**DATA FOR ANALYSIS**
^^^^^^^^

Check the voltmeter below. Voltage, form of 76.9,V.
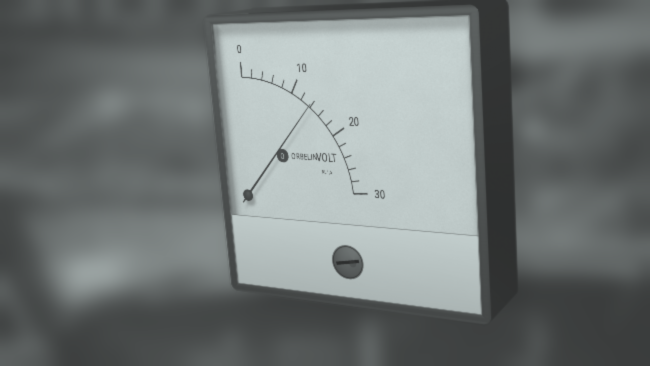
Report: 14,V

^^^^^^^^

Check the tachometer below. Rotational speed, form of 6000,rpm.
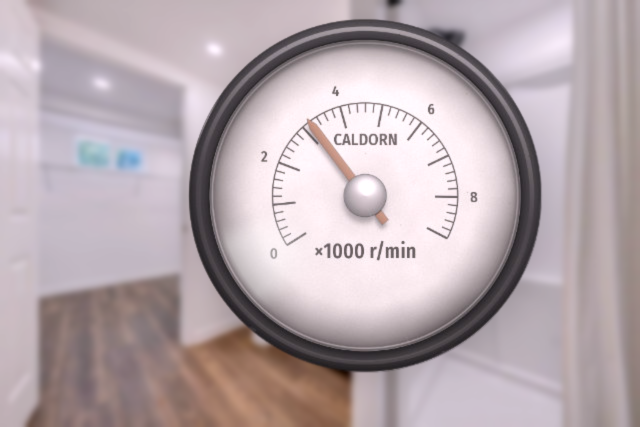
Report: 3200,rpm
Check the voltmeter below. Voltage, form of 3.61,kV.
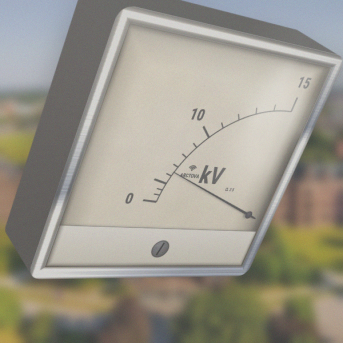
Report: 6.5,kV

^^^^^^^^

**WHAT THIS TASK INVOLVES**
Copy the records word for word from the line with "Check the tachometer" to the line with "Report: 6.5,kV", both included. Omit the pictures from your copy.

**RESULT**
Check the tachometer below. Rotational speed, form of 6000,rpm.
Report: 3200,rpm
Check the voltmeter below. Voltage, form of 3.61,kV.
Report: 6.5,kV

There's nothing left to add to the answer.